===== DATA UNDER STUDY =====
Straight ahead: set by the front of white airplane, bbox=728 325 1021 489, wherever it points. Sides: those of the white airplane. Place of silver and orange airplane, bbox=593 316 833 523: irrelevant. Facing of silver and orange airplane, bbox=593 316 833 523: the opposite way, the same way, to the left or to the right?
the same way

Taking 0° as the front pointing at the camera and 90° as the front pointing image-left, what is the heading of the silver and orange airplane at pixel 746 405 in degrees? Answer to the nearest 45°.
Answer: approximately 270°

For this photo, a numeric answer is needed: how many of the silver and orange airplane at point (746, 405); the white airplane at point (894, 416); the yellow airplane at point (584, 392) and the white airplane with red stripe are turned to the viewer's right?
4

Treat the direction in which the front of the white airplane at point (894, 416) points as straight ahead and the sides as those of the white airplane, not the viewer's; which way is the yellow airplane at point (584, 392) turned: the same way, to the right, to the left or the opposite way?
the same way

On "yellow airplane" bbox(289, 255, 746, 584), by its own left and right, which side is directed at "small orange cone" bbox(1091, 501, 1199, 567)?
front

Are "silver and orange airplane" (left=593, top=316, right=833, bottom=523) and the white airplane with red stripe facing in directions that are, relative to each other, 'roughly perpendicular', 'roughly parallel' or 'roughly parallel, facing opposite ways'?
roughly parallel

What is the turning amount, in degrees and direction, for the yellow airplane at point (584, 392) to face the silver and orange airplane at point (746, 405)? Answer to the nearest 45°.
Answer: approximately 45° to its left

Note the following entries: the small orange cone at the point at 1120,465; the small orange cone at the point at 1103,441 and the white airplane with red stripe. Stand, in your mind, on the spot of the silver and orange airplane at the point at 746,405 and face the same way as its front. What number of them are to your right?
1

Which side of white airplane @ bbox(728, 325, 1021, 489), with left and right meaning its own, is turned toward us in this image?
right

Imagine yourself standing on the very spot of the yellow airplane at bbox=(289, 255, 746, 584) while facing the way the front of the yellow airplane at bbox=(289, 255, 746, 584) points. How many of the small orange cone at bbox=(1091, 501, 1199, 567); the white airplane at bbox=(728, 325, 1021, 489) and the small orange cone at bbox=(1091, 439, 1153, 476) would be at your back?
=====
* [WORK INSTRUCTIONS]: Set every entry down once more, exactly as written above.

* [FINAL ANSWER]:
Straight ahead: set by the front of white airplane, bbox=728 325 1021 489, wherever it points. Sides: those of the white airplane. Place of silver and orange airplane, bbox=593 316 833 523: irrelevant. Facing of silver and orange airplane, bbox=593 316 833 523: the opposite way, the same way, to the left or to the right?
the same way

Taking 0° as the front pointing at the camera and 90° as the front pointing image-left, what is the heading of the silver and orange airplane at pixel 746 405 in degrees? Answer to the nearest 45°.
Answer: approximately 270°

For this photo, a numeric answer is needed: how many of the silver and orange airplane at point (746, 405); the white airplane at point (894, 416); the yellow airplane at point (584, 392) and the white airplane with red stripe are turned to the viewer's right?
4

Treat the direction in which the front of the white airplane at point (894, 416) points as straight ahead and the sides as those of the white airplane, not the viewer's; which way is the yellow airplane at point (584, 392) turned: the same way, to the right, to the left or the opposite way?
the same way

On "yellow airplane" bbox(289, 255, 746, 584), by its own left and right, which side is directed at "small orange cone" bbox(1091, 501, 1199, 567)?
front

Are "silver and orange airplane" (left=593, top=316, right=833, bottom=523) and the white airplane with red stripe facing in directions that are, relative to each other, 'roughly perpendicular', 'roughly parallel' or 'roughly parallel, facing opposite ways'?
roughly parallel

What is the turning amount, in degrees and direction, for the yellow airplane at point (584, 392) to face the silver and orange airplane at point (746, 405)? Answer to the nearest 45°.
Answer: approximately 45° to its left

Note the following entries: the small orange cone at the point at 1120,465; the small orange cone at the point at 1103,441 and the white airplane with red stripe. Stand, in your mind, on the spot of the silver and orange airplane at the point at 746,405 and face the same way as its front. What number of them are to your right?
1

Which side of white airplane @ bbox(728, 325, 1021, 489), with left and right meaning its own, is turned toward us in this image?
right

Imagine yourself standing on the very spot of the yellow airplane at bbox=(289, 255, 746, 584) while facing the way the front of the yellow airplane at bbox=(289, 255, 746, 584) points. How many of the small orange cone at bbox=(1091, 501, 1199, 567); the white airplane at bbox=(728, 325, 1021, 489) and the small orange cone at bbox=(1091, 439, 1153, 476) would be at your back?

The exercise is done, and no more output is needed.